1) for some reason, I forgot to put divisor symbols on page 3. the very last line of page 3 should have theta values pi/2 and 3pi/2, as opposed to pi2 and 3pi2. (obv.). Also on page 3 in section 2, the radius of the aster is abs(sec) DIVIDED BY (1+yaddayadda).
2) I did a horrible job of defining the heat kernel. The implicit definition I gave (via heat kernel of As) was (laplacian)times(function squared). Aside from correcting lack of an explicit definition itself, I have to also amend the implicit definition I gave. Via "Heat Kernels on Manifolds, Graphs, and Fractals" by Alexander Grigor'yan, the heat kernel (on a manifold) should be (laplacian wrt to some borel measure)times(function). Since As exists in Real plane (& Real 3-space as the hyperbolic octahedron) , the borel measure is ("well" or "naturally"?) defined (measure is simply defined, geometrically/differentially, by unit norms as measure) , and so I amend my definition to comply with the definition given by Grigor'yan.

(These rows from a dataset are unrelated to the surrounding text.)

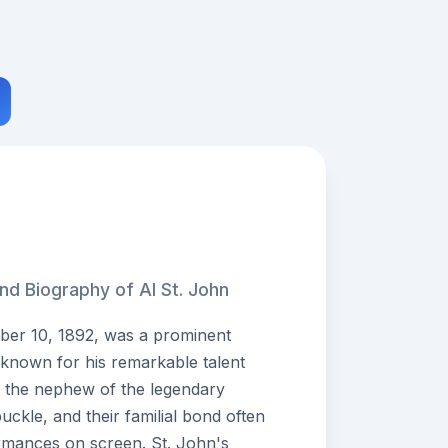
nd Biography of Al St. John
ber 10, 1892, was a prominent
 known for his remarkable talent
 the nephew of the legendary
buckle, and their familial bond often
rmances on screen. St. John's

I'd also like to make a note of the fact that I have had no help, guidance, or counsel with any professor or student in writing this or any other paper. This is all purely original research in that sense (whether or not someone has already done this exact same research is not known to me). There are mistakes, I'm sure. And I should be held accountable for those mistakes, but only as accountable as any other undergraduate doing research in an autodidactic manner. I don't mean that to sounds condescending or conceited, for what it's worth.